Stored entries:
§ §
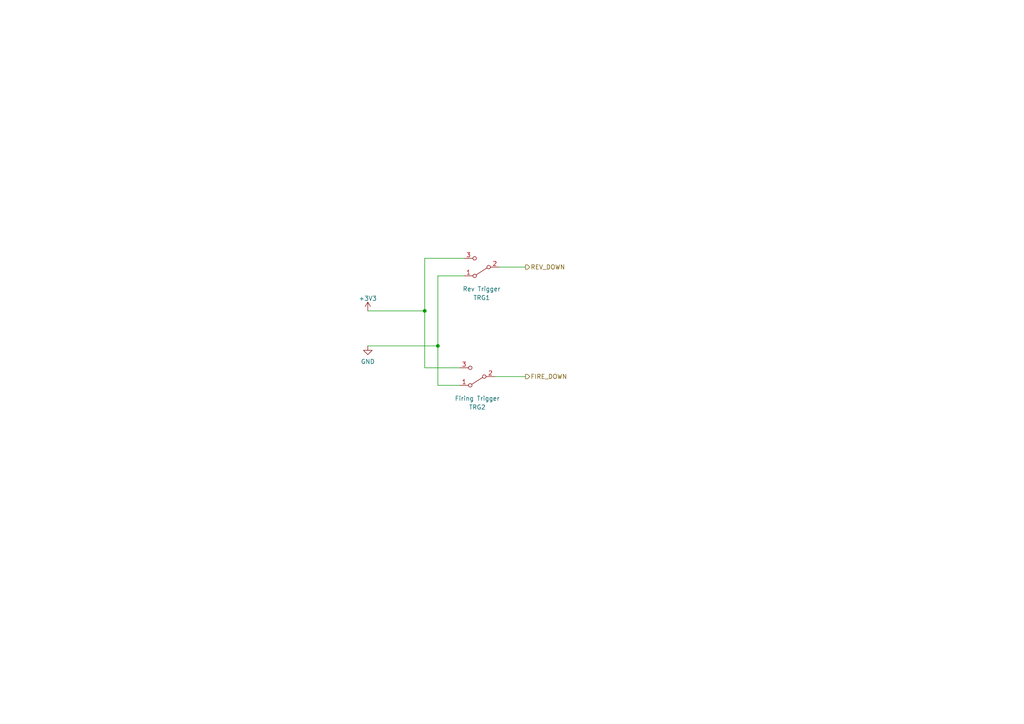
<source format=kicad_sch>
(kicad_sch (version 20211123) (generator eeschema)

  (uuid fabbaa60-4354-4b3b-ace3-7262639e46c4)

  (paper "A4")

  (title_block
    (title "Nemesis Mod")
    (date "2021-12-08")
    (rev "v2.0")
    (company "https://github.com/jeff-winn/nemesis-mod")
    (comment 1 "For more information please visit the project website:")
  )

  

  (junction (at 127 100.33) (diameter 0) (color 0 0 0 0)
    (uuid 662990e6-445f-464f-8d12-59979e2dc0ea)
  )
  (junction (at 123.19 90.17) (diameter 0) (color 0 0 0 0)
    (uuid 93140712-d88f-47d5-8f5c-0de2dd05ce6b)
  )

  (wire (pts (xy 144.78 77.47) (xy 152.4 77.47))
    (stroke (width 0) (type default) (color 0 0 0 0))
    (uuid 0ac2e3b6-4f06-4e1f-bacd-1c6ef94c8c53)
  )
  (wire (pts (xy 127 100.33) (xy 127 111.76))
    (stroke (width 0) (type default) (color 0 0 0 0))
    (uuid 12d66c36-b640-4489-90e1-83c7df012836)
  )
  (wire (pts (xy 106.68 90.17) (xy 123.19 90.17))
    (stroke (width 0) (type default) (color 0 0 0 0))
    (uuid 1623bd26-e209-4906-b4a1-06807d66a454)
  )
  (wire (pts (xy 123.19 106.68) (xy 133.35 106.68))
    (stroke (width 0) (type default) (color 0 0 0 0))
    (uuid 24ca51e8-7188-4466-9e99-92ff3427e528)
  )
  (wire (pts (xy 123.19 90.17) (xy 123.19 106.68))
    (stroke (width 0) (type default) (color 0 0 0 0))
    (uuid 26495064-8cda-44c3-8cf7-18cb0a0437cb)
  )
  (wire (pts (xy 127 100.33) (xy 127 80.01))
    (stroke (width 0) (type default) (color 0 0 0 0))
    (uuid 2c1cdedf-3b7a-4832-b252-ebdc4bdc6fbd)
  )
  (wire (pts (xy 127 80.01) (xy 134.62 80.01))
    (stroke (width 0) (type default) (color 0 0 0 0))
    (uuid 3a53701d-629e-4749-a59c-89e9b1bbb8e4)
  )
  (wire (pts (xy 123.19 74.93) (xy 134.62 74.93))
    (stroke (width 0) (type default) (color 0 0 0 0))
    (uuid 3c394f2d-b94d-400c-9236-1be2f5f5408f)
  )
  (wire (pts (xy 127 111.76) (xy 133.35 111.76))
    (stroke (width 0) (type default) (color 0 0 0 0))
    (uuid 5e7f6a1d-397f-4fd1-8bc0-d6b36ff32cae)
  )
  (wire (pts (xy 143.51 109.22) (xy 152.4 109.22))
    (stroke (width 0) (type default) (color 0 0 0 0))
    (uuid 7738ae95-df7e-495e-a105-5b18e90a9617)
  )
  (wire (pts (xy 106.68 100.33) (xy 127 100.33))
    (stroke (width 0) (type default) (color 0 0 0 0))
    (uuid a288e047-2947-411b-b12f-8b60e7f54c60)
  )
  (wire (pts (xy 123.19 90.17) (xy 123.19 74.93))
    (stroke (width 0) (type default) (color 0 0 0 0))
    (uuid c68a21fd-d362-4a5f-b908-659a2b0a5930)
  )

  (hierarchical_label "REV_DOWN" (shape output) (at 152.4 77.47 0)
    (effects (font (size 1.27 1.27)) (justify left))
    (uuid ca279caf-9911-4a99-be0e-7be0822417a7)
  )
  (hierarchical_label "FIRE_DOWN" (shape output) (at 152.4 109.22 0)
    (effects (font (size 1.27 1.27)) (justify left))
    (uuid ceac0cbe-43d4-4c1e-9a40-c64724d48d6c)
  )

  (symbol (lib_id "power:+3.3V") (at 106.68 90.17 0) (unit 1)
    (in_bom yes) (on_board yes) (fields_autoplaced)
    (uuid 41c9c3b8-2883-4fdc-b499-17634b4fcf10)
    (property "Reference" "#PWR0119" (id 0) (at 106.68 93.98 0)
      (effects (font (size 1.27 1.27)) hide)
    )
    (property "Value" "+3.3V" (id 1) (at 106.68 86.5655 0))
    (property "Footprint" "" (id 2) (at 106.68 90.17 0)
      (effects (font (size 1.27 1.27)) hide)
    )
    (property "Datasheet" "" (id 3) (at 106.68 90.17 0)
      (effects (font (size 1.27 1.27)) hide)
    )
    (pin "1" (uuid 2c1b1998-f439-4485-b7ce-0b13438f40bf))
  )

  (symbol (lib_id "power:GND") (at 106.68 100.33 0) (unit 1)
    (in_bom yes) (on_board yes) (fields_autoplaced)
    (uuid 96e03bc9-9d4d-4137-9c35-352f5815a7ae)
    (property "Reference" "#PWR0118" (id 0) (at 106.68 106.68 0)
      (effects (font (size 1.27 1.27)) hide)
    )
    (property "Value" "GND" (id 1) (at 106.68 104.8925 0))
    (property "Footprint" "" (id 2) (at 106.68 100.33 0)
      (effects (font (size 1.27 1.27)) hide)
    )
    (property "Datasheet" "" (id 3) (at 106.68 100.33 0)
      (effects (font (size 1.27 1.27)) hide)
    )
    (pin "1" (uuid 456e89b7-c268-4bbc-a121-38fbfe0f870b))
  )

  (symbol (lib_id "Switch:SW_SPDT") (at 139.7 77.47 180) (unit 1)
    (in_bom yes) (on_board yes)
    (uuid a15b12fc-0293-4949-b484-344f3f770f4f)
    (property "Reference" "TRG1" (id 0) (at 139.7 86.36 0))
    (property "Value" "Rev Trigger" (id 1) (at 139.7 83.82 0))
    (property "Footprint" "" (id 2) (at 139.7 77.47 0)
      (effects (font (size 1.27 1.27)) hide)
    )
    (property "Datasheet" "~" (id 3) (at 139.7 77.47 0)
      (effects (font (size 1.27 1.27)) hide)
    )
    (pin "1" (uuid 16802ebc-601c-4803-a953-26b6954eec0d))
    (pin "2" (uuid 3981ddcb-4139-47f1-8c31-8c9c5e22d9af))
    (pin "3" (uuid 6739ae91-b721-4c28-999f-14dc323d6c72))
  )

  (symbol (lib_id "Switch:SW_SPDT") (at 138.43 109.22 180) (unit 1)
    (in_bom yes) (on_board yes)
    (uuid bdaf9568-7446-4849-95c1-637aa2f29209)
    (property "Reference" "TRG2" (id 0) (at 138.43 118.11 0))
    (property "Value" "Firing Trigger" (id 1) (at 138.43 115.57 0))
    (property "Footprint" "" (id 2) (at 138.43 109.22 0)
      (effects (font (size 1.27 1.27)) hide)
    )
    (property "Datasheet" "~" (id 3) (at 138.43 109.22 0)
      (effects (font (size 1.27 1.27)) hide)
    )
    (pin "1" (uuid 5677ec01-041e-460b-b7ff-86235951cd77))
    (pin "2" (uuid 6807a54d-0868-4f63-b24b-774fa56cb4ee))
    (pin "3" (uuid 74e229cf-870b-4bcc-aa8c-fbd7f289cf48))
  )
)

</source>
§ §
> Exercise description
Output all of the data above exactly; no pictures should appear.

> Problem solution
<source format=kicad_sch>
(kicad_sch (version 20211123) (generator eeschema)

  (uuid fabbaa60-4354-4b3b-ace3-7262639e46c4)

  (paper "A4")

  (title_block
    (title "Nemesis Mod")
    (date "2021-12-08")
    (rev "v2.0")
    (company "https://github.com/jeff-winn/nemesis-mod")
    (comment 1 "For more information please visit the project website:")
  )

  

  (junction (at 127 100.33) (diameter 0) (color 0 0 0 0)
    (uuid 662990e6-445f-464f-8d12-59979e2dc0ea)
  )
  (junction (at 123.19 90.17) (diameter 0) (color 0 0 0 0)
    (uuid 93140712-d88f-47d5-8f5c-0de2dd05ce6b)
  )

  (wire (pts (xy 144.78 77.47) (xy 152.4 77.47))
    (stroke (width 0) (type default) (color 0 0 0 0))
    (uuid 0ac2e3b6-4f06-4e1f-bacd-1c6ef94c8c53)
  )
  (wire (pts (xy 127 100.33) (xy 127 111.76))
    (stroke (width 0) (type default) (color 0 0 0 0))
    (uuid 12d66c36-b640-4489-90e1-83c7df012836)
  )
  (wire (pts (xy 106.68 90.17) (xy 123.19 90.17))
    (stroke (width 0) (type default) (color 0 0 0 0))
    (uuid 1623bd26-e209-4906-b4a1-06807d66a454)
  )
  (wire (pts (xy 123.19 106.68) (xy 133.35 106.68))
    (stroke (width 0) (type default) (color 0 0 0 0))
    (uuid 24ca51e8-7188-4466-9e99-92ff3427e528)
  )
  (wire (pts (xy 123.19 90.17) (xy 123.19 106.68))
    (stroke (width 0) (type default) (color 0 0 0 0))
    (uuid 26495064-8cda-44c3-8cf7-18cb0a0437cb)
  )
  (wire (pts (xy 127 100.33) (xy 127 80.01))
    (stroke (width 0) (type default) (color 0 0 0 0))
    (uuid 2c1cdedf-3b7a-4832-b252-ebdc4bdc6fbd)
  )
  (wire (pts (xy 127 80.01) (xy 134.62 80.01))
    (stroke (width 0) (type default) (color 0 0 0 0))
    (uuid 3a53701d-629e-4749-a59c-89e9b1bbb8e4)
  )
  (wire (pts (xy 123.19 74.93) (xy 134.62 74.93))
    (stroke (width 0) (type default) (color 0 0 0 0))
    (uuid 3c394f2d-b94d-400c-9236-1be2f5f5408f)
  )
  (wire (pts (xy 127 111.76) (xy 133.35 111.76))
    (stroke (width 0) (type default) (color 0 0 0 0))
    (uuid 5e7f6a1d-397f-4fd1-8bc0-d6b36ff32cae)
  )
  (wire (pts (xy 143.51 109.22) (xy 152.4 109.22))
    (stroke (width 0) (type default) (color 0 0 0 0))
    (uuid 7738ae95-df7e-495e-a105-5b18e90a9617)
  )
  (wire (pts (xy 106.68 100.33) (xy 127 100.33))
    (stroke (width 0) (type default) (color 0 0 0 0))
    (uuid a288e047-2947-411b-b12f-8b60e7f54c60)
  )
  (wire (pts (xy 123.19 90.17) (xy 123.19 74.93))
    (stroke (width 0) (type default) (color 0 0 0 0))
    (uuid c68a21fd-d362-4a5f-b908-659a2b0a5930)
  )

  (hierarchical_label "REV_DOWN" (shape output) (at 152.4 77.47 0)
    (effects (font (size 1.27 1.27)) (justify left))
    (uuid ca279caf-9911-4a99-be0e-7be0822417a7)
  )
  (hierarchical_label "FIRE_DOWN" (shape output) (at 152.4 109.22 0)
    (effects (font (size 1.27 1.27)) (justify left))
    (uuid ceac0cbe-43d4-4c1e-9a40-c64724d48d6c)
  )

  (symbol (lib_id "power:+3.3V") (at 106.68 90.17 0) (unit 1)
    (in_bom yes) (on_board yes) (fields_autoplaced)
    (uuid 41c9c3b8-2883-4fdc-b499-17634b4fcf10)
    (property "Reference" "#PWR0119" (id 0) (at 106.68 93.98 0)
      (effects (font (size 1.27 1.27)) hide)
    )
    (property "Value" "+3.3V" (id 1) (at 106.68 86.5655 0))
    (property "Footprint" "" (id 2) (at 106.68 90.17 0)
      (effects (font (size 1.27 1.27)) hide)
    )
    (property "Datasheet" "" (id 3) (at 106.68 90.17 0)
      (effects (font (size 1.27 1.27)) hide)
    )
    (pin "1" (uuid 2c1b1998-f439-4485-b7ce-0b13438f40bf))
  )

  (symbol (lib_id "power:GND") (at 106.68 100.33 0) (unit 1)
    (in_bom yes) (on_board yes) (fields_autoplaced)
    (uuid 96e03bc9-9d4d-4137-9c35-352f5815a7ae)
    (property "Reference" "#PWR0118" (id 0) (at 106.68 106.68 0)
      (effects (font (size 1.27 1.27)) hide)
    )
    (property "Value" "GND" (id 1) (at 106.68 104.8925 0))
    (property "Footprint" "" (id 2) (at 106.68 100.33 0)
      (effects (font (size 1.27 1.27)) hide)
    )
    (property "Datasheet" "" (id 3) (at 106.68 100.33 0)
      (effects (font (size 1.27 1.27)) hide)
    )
    (pin "1" (uuid 456e89b7-c268-4bbc-a121-38fbfe0f870b))
  )

  (symbol (lib_id "Switch:SW_SPDT") (at 139.7 77.47 180) (unit 1)
    (in_bom yes) (on_board yes)
    (uuid a15b12fc-0293-4949-b484-344f3f770f4f)
    (property "Reference" "TRG1" (id 0) (at 139.7 86.36 0))
    (property "Value" "Rev Trigger" (id 1) (at 139.7 83.82 0))
    (property "Footprint" "" (id 2) (at 139.7 77.47 0)
      (effects (font (size 1.27 1.27)) hide)
    )
    (property "Datasheet" "~" (id 3) (at 139.7 77.47 0)
      (effects (font (size 1.27 1.27)) hide)
    )
    (pin "1" (uuid 16802ebc-601c-4803-a953-26b6954eec0d))
    (pin "2" (uuid 3981ddcb-4139-47f1-8c31-8c9c5e22d9af))
    (pin "3" (uuid 6739ae91-b721-4c28-999f-14dc323d6c72))
  )

  (symbol (lib_id "Switch:SW_SPDT") (at 138.43 109.22 180) (unit 1)
    (in_bom yes) (on_board yes)
    (uuid bdaf9568-7446-4849-95c1-637aa2f29209)
    (property "Reference" "TRG2" (id 0) (at 138.43 118.11 0))
    (property "Value" "Firing Trigger" (id 1) (at 138.43 115.57 0))
    (property "Footprint" "" (id 2) (at 138.43 109.22 0)
      (effects (font (size 1.27 1.27)) hide)
    )
    (property "Datasheet" "~" (id 3) (at 138.43 109.22 0)
      (effects (font (size 1.27 1.27)) hide)
    )
    (pin "1" (uuid 5677ec01-041e-460b-b7ff-86235951cd77))
    (pin "2" (uuid 6807a54d-0868-4f63-b24b-774fa56cb4ee))
    (pin "3" (uuid 74e229cf-870b-4bcc-aa8c-fbd7f289cf48))
  )
)

</source>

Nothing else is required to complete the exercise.